If you have unrealistic expectations of your child's attention span, it can often lead to temper tantrums and other upsetting behavior. Seriously, being able to concentrate and having a long attention span will serve your kid well in school—and in life. Your help in providing the right atmosphere and motivation can greatly improve your child's attention span. 
What "sit-down" activities does your child enjoy? That's where you'll begin. If your child likes puzzles, take time to do puzzles with him every day. If your child likes you to read out loud, try to read more often. If your child enjoys imaginary play, get down on the floor and play with dolls or action figures along with him. Whatever the activity, try to spend 15 minutes every day with your child without interruptions. You will probably notice that your child is better able to continue playing if he knows that you won't get up and leave just because he's not asking for interaction
Another important thing is to set a study routine. Instead of forcing it let children choose their own time. Fixed sleep time are good for discipline but remember that some kids find it easier to concentrate in early mornings and others a bit late in the evening.
Remember there is a limit to your child's attention span. An hour at a time should be enough for the child to concentrate on studying after the initial five to ten minutes of clearing out other distractions. Once the child settles down, make sure there are no disturbances. External disturbances are one of the major factors that divert attention.
Distractions like video games can also prevent the mind from engaging in concentration. Help your child in organizing study material well before he sits down to study. Give him a goal that he should try to achieve within the hour.
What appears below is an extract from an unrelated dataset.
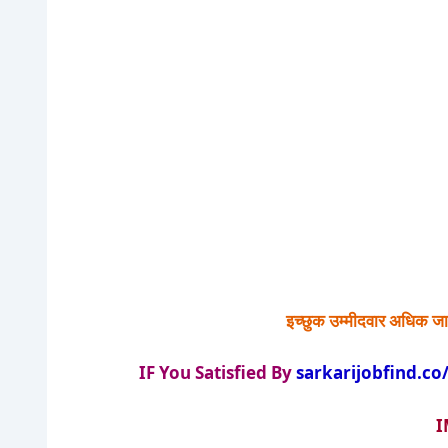
इच्छुक उम्मीदवार अधिक जा
IF You Satisfied By
sarkarijobfind.co
I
Heavy meals are liable to make the child lethargic and lazy. Feed your child with nutritious but light meals like juices, milk, fruits, and cheese at regular intervals rather than at one go.
Sometimes you need to sacrifice your own leisure to convey to your child that you are with him/her in the effort to excel.
The greatest motivator is you and the quality time that you spend with children. Never let self doubt or worries creep in his/her mind. Teach them what interests them the most. 
A child who is allowed to peruse his/her interests is more prone to enjoy studies as well.